I am from the road racing Mecca of America, potentially even the world... Paducah, Kentucky.
Okay, so that's a lie. One, I'm from a town a little south of Paducah, and, two, we're not near anything. The closest road courses are all over 2 hours away. The racing culture here is dirt ovals and drag racing.
As with many Jalops in my generation, my father grew up in a time when you couldn't buy a front wheel drive anything, and there was a checkbox on any nearly any car's option sheet for a V8. My dad got his license in 1963 and I'm still jealous of him to this day for that. He's got pictures of countless Chevy II's, Chevelles, Corvettes, Camaros, Impalas, and the like that he drag raced into the ground and scrapped or sold for next to nothing. He ran the 1970's equivalent of today's stadium trucks back when the aftermarket was so limited you could take a stock truck. He's got a little Jalop in him to say the least.

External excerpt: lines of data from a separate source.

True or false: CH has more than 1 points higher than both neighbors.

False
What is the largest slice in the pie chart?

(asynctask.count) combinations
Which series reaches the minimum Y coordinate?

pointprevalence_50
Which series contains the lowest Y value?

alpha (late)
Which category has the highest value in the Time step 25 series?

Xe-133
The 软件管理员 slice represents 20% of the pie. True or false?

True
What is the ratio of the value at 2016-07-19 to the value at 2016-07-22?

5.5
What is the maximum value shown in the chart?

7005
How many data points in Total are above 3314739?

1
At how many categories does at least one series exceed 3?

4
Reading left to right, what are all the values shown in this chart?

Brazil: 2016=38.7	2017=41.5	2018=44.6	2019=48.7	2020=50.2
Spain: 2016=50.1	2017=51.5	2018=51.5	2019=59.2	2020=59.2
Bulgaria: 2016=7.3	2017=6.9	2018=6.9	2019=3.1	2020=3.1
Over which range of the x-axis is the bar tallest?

So, it was inevitable. I love cars, as we all do here. I grew up going to NASCAR races and local dirt tracks. Say what you want about NASCAR, but more racing goes on in one 400 mile race in NASCAR than in an entire season of F1 or any endurance racing series. The wheel to wheel competition aspect is unparalleled. From a very young age, I knew I wanted to race.
I grew up across the street from a go kart track, like you find in any remotely touristy place. The place went through many configurations over time, including at one time a higher speed banked tri-oval and a road course separately, and today they are joined together. My dad, owning the excavation business across the street, built the additions to the track, thus, I rode for free nearly anytime I wanted. The MSPaint gray sections are where the old tracks were laid out.
We debated getting into dirt track racing a lot. My dad looked at a lot of cars to gauge my interest. I had already set my mind to turning both directions, though. There just wasn't anywhere to compete in any form of asphalt racing near us. I gave up trying to be a child phenom race car driver.
I'm pretty good at math, and I'm mechanically inclined. This, is a recipe for a Mechanical Engineer. I worked and studied hard in school, worked full time to pay for it, and graduated in 4 years debt free. Somewhere in there I met the guys from the local SCCA chapter and heard about autocross. It sounded lame.
If you think autocross sounds lame and you don't like eating your words, then don't try it. If you have any inkling of a competitive bone in your body, it will consume you. I was driving an Infiniti G35 coupe at the time and edged out two mustangs in my class by a few tenths of a second. I was hooked.
I sold that car due to being laid off (thanks 2010 construction industry). I started working again in April, 2010 and started looking for another car. I was looking for a 2005-7 STI, but got a great deal on a 13 month old 2009 STI hatchback. Completely stock to where it sits now it has raced in Stock to Street Modified classes and been an exceptionally great autocross car, but it was time to take another step.
HPDE's are invaluable. I learned more about pushing the car and pushing myself to push the car in three track days than in all of my autocross experience. It's a different world. Sidenote: go drive Road Atlanta, it's incredible. That still wasn't doing it for me. I hated being faster than a car and not being able to just pass them. I needed it to mean something. I needed to race.
I'm working on it every afternoon I can. I'm spending every dime I can get my hands on. It takes a lot more than the car to go racing, and I'm finding that out every day.
Feel free to ask questions if you want to know what I'm doing to get started. There are multiple blogs like this on the internet, I just feel like contributing.